Simplest Neutrino Mixing from S4 Symmetry

TL;DR

This paper presents a model based on S4 symmetry that naturally produces the 'Simplest' neutrino mass matrix, accurately predicting the reactor mixing angle and CP violation, consistent with current data and testable in future experiments.

Contribution

It introduces a specific S4 symmetry-based model that derives the 'Simplest' neutrino texture within the type-1 see-saw framework, linking neutrino masses to mixing parameters.

Findings

Predicted sin^2(theta13) ~ 0.086, matching experimental values.

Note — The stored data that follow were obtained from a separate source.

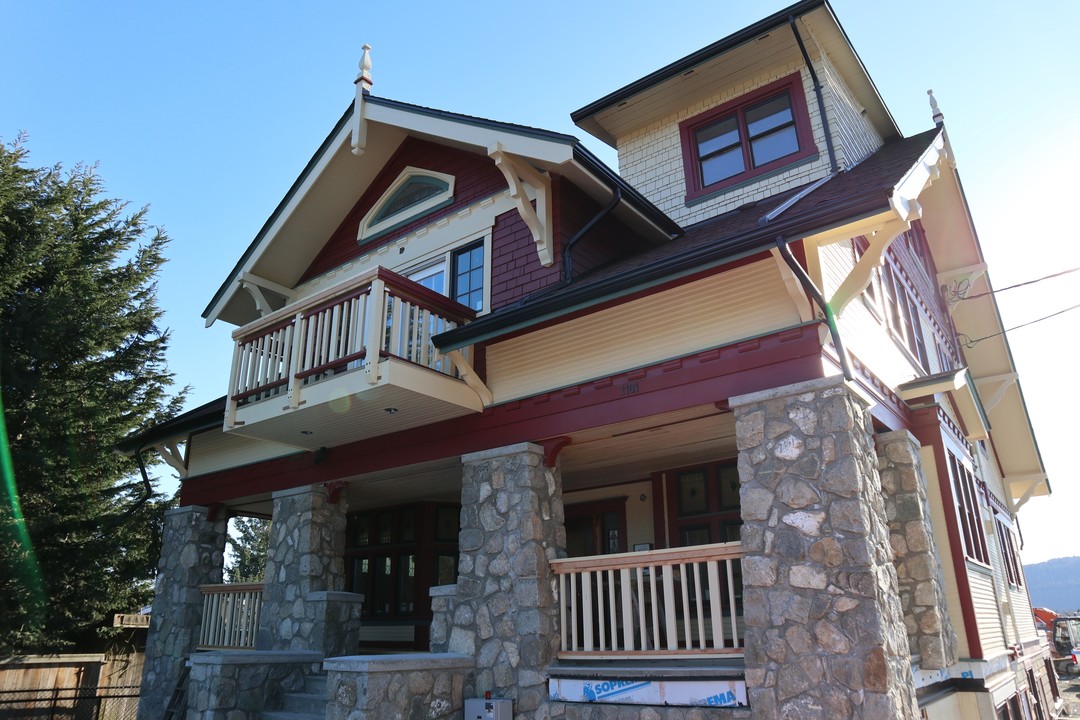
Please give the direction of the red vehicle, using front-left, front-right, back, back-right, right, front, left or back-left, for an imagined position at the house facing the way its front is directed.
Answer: back

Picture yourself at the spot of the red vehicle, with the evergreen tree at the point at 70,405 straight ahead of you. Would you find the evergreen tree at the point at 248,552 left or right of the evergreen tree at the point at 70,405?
right

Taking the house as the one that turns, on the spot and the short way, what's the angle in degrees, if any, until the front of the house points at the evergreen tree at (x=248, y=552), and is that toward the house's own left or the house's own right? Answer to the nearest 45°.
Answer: approximately 90° to the house's own right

Model predicts large CP asymmetries.

Predictions are testable with future neutrino experiments.

Abstract

In 2004, two of us proposed a texture, the "Simplest" neutrino mass matrix, which predicted sin(theta13)=sqrt((2 Solar-Delta m^2)/(3 Atm-Delta m^2)) and delta_CP=90 degrees. Using today's measured values for neutrino mass-squared differences, this prediction gives sin^2(theta13)~0.086+0.003-0.006, compared with a measured value, found by averaging the results of the Daya Bay and RENO experiments, of sin^2(theta13)=0.093+0.010-0.010. Here we present a specific model based on S4 symmetry leading to this successful texture in the context of the type-1 see-saw mechanism, assuming Majorana neutrinos. In this case, slightly different predictions are obtained relating theta13 to the light neutrino masses, which are in accord with current experimental limits and testable at future experiments. Large CP asymmetries remain a generic prediction of the texture.